**EXERCISE PASSAGE**
Yahoo Gets It

Feb 19, 2006 by Andre
Eric Miraglia at the Yahoo! User Interface blog talks about creating their JavaScript library. One point  he touches on is the hetrogeneity of client configurations, and how that underscored the need for a robust cross-browser toolkit:
Writing JavaScript for dozens of run-time engines and accessing dozens of implementations of DOM methods can be a recipe for paralysis — it naturally leads to conservatism with respect to making commitments for advanced features.
He notes that, by some estimates, there are 10,000 (!) different client configurations accessing Yahoo! products. Regardless of whether or not that's accurate (or what constitutes a distinct configuration), I think that Yahoo is the best positioned of anyone to create a real battle-hardened cross-browser toolkit.

**STUDY QUESTIONS**
**a)** Summarize the Yahoo blog post in two sentences.
**b)** Transcribe the Yahoo blog post, starting with "He notes that, by" and going on through "battle-hardened cross-browser toolkit.".
**c)** Continue the Yahoo blog post from the point at which it ends.

**DATA RECORDS**
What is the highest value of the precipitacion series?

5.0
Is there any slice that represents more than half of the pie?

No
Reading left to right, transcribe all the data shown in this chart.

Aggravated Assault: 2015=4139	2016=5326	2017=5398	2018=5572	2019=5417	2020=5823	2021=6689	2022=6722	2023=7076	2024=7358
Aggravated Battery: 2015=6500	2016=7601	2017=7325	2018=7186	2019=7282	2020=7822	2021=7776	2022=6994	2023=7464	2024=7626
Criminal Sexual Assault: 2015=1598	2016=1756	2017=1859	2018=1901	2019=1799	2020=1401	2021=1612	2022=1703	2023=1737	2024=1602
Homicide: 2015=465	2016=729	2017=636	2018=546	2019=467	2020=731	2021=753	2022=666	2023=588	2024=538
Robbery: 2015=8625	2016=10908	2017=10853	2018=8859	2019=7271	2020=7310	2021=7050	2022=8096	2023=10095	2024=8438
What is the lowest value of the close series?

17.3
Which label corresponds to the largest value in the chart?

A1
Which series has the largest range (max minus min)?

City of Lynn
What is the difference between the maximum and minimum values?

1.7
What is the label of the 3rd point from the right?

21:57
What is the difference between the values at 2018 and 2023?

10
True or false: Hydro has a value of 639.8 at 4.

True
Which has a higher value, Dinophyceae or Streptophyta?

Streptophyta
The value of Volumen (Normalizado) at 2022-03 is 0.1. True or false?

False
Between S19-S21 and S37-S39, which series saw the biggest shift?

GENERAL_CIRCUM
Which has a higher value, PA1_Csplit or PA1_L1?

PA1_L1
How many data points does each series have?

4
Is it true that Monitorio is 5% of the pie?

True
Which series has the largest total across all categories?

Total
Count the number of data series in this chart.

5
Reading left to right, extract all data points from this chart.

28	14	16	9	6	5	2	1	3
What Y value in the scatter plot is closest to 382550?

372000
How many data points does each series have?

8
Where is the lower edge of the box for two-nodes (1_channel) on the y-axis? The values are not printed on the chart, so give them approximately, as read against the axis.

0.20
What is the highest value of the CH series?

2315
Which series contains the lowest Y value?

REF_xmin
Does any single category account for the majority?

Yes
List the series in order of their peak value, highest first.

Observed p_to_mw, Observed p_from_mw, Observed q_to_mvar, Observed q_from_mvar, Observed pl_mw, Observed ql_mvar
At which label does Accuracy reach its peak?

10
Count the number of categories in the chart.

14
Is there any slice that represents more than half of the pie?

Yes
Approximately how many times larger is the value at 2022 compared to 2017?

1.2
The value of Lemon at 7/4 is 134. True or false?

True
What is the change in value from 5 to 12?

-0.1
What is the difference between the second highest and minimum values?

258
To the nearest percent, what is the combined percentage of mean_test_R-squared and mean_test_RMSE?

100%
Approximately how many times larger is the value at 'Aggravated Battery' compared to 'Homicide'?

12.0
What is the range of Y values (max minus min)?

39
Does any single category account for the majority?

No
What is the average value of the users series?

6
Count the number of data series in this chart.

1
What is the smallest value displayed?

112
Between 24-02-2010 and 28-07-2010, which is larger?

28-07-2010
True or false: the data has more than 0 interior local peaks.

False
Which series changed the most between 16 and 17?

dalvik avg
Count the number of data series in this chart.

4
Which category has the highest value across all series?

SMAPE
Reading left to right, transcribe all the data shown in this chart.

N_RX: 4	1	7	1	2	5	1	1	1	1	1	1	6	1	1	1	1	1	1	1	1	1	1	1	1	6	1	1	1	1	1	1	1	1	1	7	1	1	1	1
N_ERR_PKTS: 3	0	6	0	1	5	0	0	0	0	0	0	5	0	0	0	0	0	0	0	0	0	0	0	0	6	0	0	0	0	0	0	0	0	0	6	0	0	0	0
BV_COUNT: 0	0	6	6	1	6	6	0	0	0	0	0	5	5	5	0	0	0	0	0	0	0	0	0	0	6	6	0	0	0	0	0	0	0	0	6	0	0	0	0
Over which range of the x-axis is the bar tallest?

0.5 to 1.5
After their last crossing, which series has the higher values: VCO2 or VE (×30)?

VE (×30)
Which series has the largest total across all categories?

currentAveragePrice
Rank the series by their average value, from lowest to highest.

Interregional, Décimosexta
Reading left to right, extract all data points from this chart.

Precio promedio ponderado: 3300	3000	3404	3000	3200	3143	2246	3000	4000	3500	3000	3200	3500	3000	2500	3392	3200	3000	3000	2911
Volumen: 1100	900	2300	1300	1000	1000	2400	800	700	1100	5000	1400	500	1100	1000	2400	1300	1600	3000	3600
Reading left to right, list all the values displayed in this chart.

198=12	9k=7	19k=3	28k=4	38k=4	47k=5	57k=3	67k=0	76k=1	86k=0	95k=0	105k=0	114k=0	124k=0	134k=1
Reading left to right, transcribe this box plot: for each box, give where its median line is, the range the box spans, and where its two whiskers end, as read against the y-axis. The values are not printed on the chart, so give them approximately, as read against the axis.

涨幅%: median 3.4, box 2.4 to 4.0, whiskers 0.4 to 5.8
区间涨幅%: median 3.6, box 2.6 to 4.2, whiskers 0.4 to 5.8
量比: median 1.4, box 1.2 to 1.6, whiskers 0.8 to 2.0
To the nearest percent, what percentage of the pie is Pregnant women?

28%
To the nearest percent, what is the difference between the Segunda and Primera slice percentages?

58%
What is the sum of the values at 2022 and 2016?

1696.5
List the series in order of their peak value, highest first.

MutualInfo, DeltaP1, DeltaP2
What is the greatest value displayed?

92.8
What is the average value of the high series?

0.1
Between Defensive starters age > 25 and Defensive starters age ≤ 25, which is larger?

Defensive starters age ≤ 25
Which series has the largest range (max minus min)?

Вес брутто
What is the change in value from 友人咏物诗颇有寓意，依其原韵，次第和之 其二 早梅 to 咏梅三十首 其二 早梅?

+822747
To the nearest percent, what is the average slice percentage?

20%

**RESULTS FOR EACH TASK**
**a)** Eric Miraglia, writing on the Yahoo! User Interface blog, discusses the creation of Yahoo's JavaScript library and explains how the variety of client configurations underscored the need for a robust cross-browser toolkit. Citing an estimate that some 10,000 different client configurations access Yahoo! products, the author concludes that Yahoo is better positioned than anyone to create a battle-hardened cross-browser toolkit.

**b)**
He notes that, by some estimates, there are 10,000 (!) different client configurations accessing Yahoo! products. Regardless of whether or not that's accurate (or what constitutes a distinct configuration), I think that Yahoo is the best positioned of anyone to create a real battle-hardened cross-browser toolkit.

**c)**
Eric also notes similarities between browser-based development today and desktop GUI development a decade ago:
The browser environment today shares significant common ground with where the desktop GUI industry was ten or fifteen years ago: Toolkits are comparatively new, platforms are awkward, and it’s too hard to bridge the gap between a great interactive design and real-world, cross-platform engineering implementation. While part of the problem lies in the fundamental protocols of the web, which was never meant to be a platform for deploying desktop-like applications (at least, not without the help of a Java plugin), a significant part of it lies in the browser itself. Modern browsers are tantalizingly close to making rich application development realizable and robust, but the work is still too hard and the foundation too wobbly. Early Macintosh and Windows developers often felt just this way in the early days of the desktop.